In what year will a language model which was pre-trained on an LM objective (causal or acausal) be fine-tuned using a self-play/expert iteration technique and achieve significant performance increase on any of (1) natural language modelling (2) code generation (3) proof generation?
Significant performance will be judged at my discretion, but roughly I consider the difference between the original GPT-3 (with chain-of-thought) and Chinchilla/PaLM+CoT to be significant -- with anything less considered insignificant.

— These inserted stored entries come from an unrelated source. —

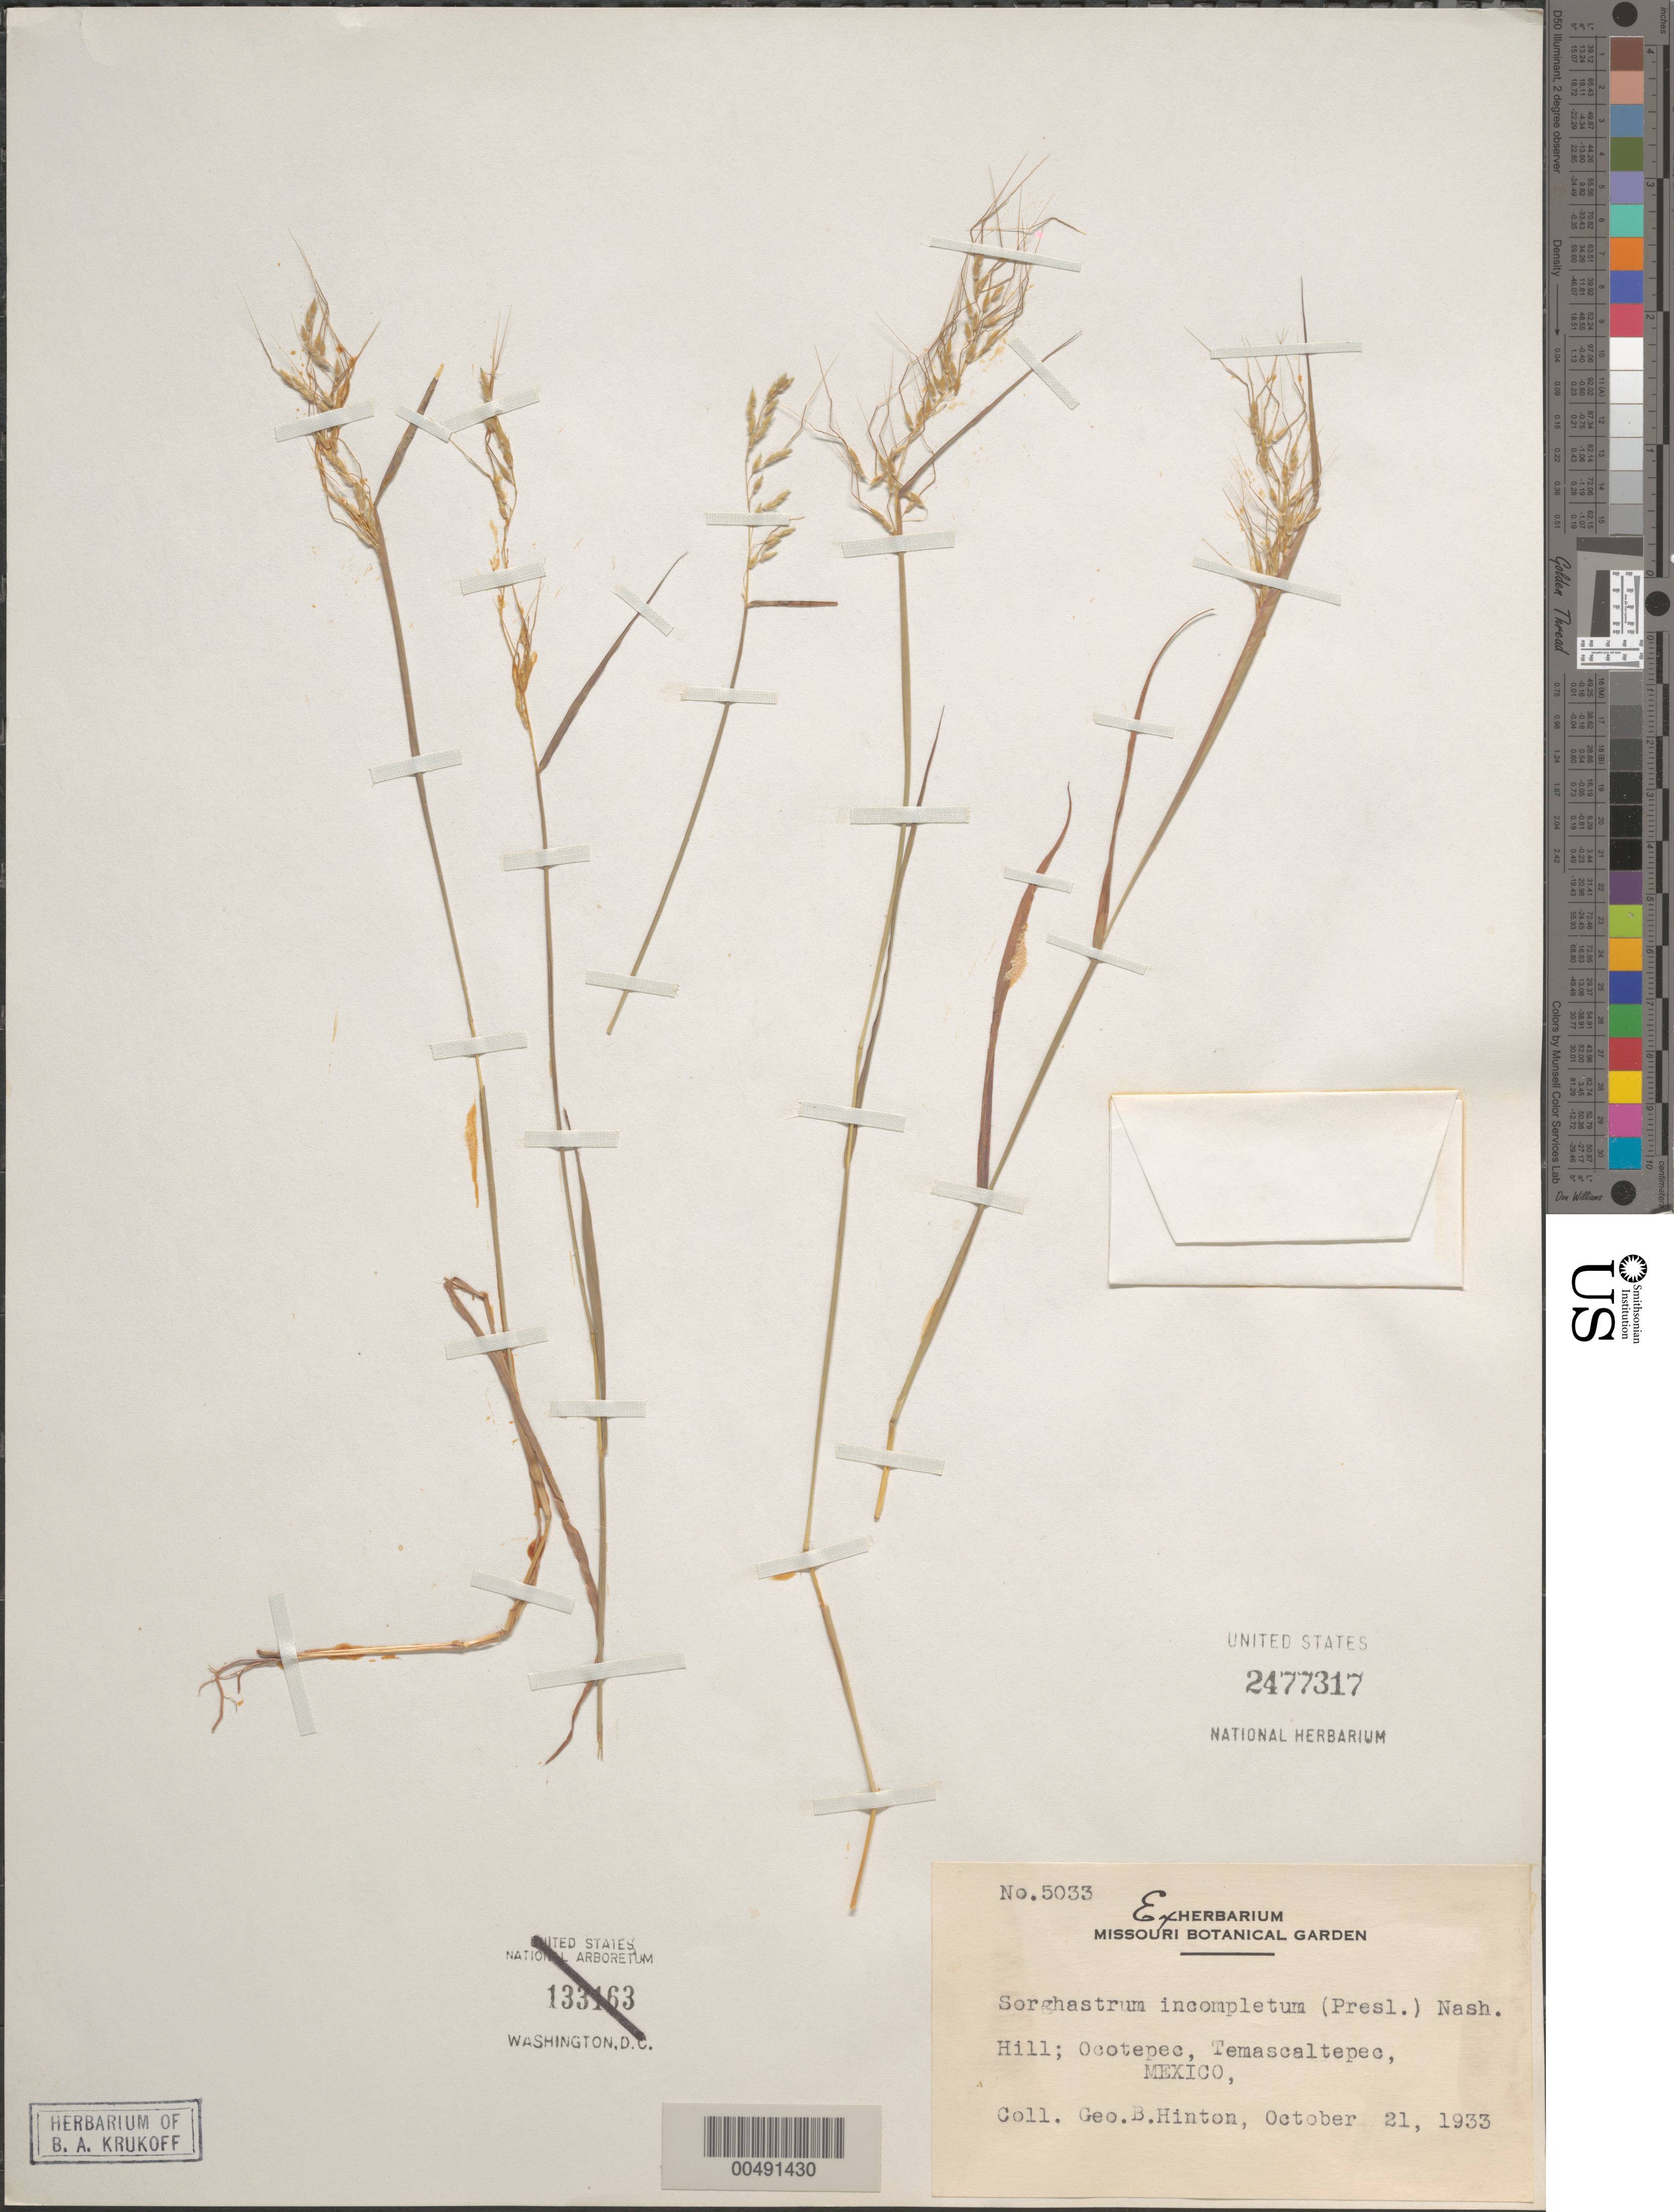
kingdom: Plantae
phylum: Tracheophyta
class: Liliopsida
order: Poales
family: Poaceae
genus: Sorghastrum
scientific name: Sorghastrum incompletum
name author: (J. Presl) Nash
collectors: G. B. Hinton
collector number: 5033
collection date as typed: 21 Oct 1933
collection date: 1933-10-21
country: Mexico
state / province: México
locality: Ocotepec, Temascaltepec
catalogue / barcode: US 2477317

Both the no-fine-tune language model, and post-self-play/ExIt model will be evaluated using the best available techniques e.g. allowing for CoT, prompt engineering etc. If the model is not publicly available, but I believe with >50% credence that this bar has been met, I will resolve this market to the corresponding year.
Caveats: If the pre-ExIt model was already fine-tuned with e.g. RLHF, I will still consider it as a baseline. If the no-fine-tune LM is far below SotA, I may not consider the result valid; roughly the LM in question will need to be at the previous year's SotA language modelling level.
Motivation: Nostalgebrist has estimated that currently there is ~3T tokens of text data available on the internet, so current methods have <1 OOM of data scaling available. To predict continued LM scaling, we need to consider how soon alternative methods for compute scaling will become widespread.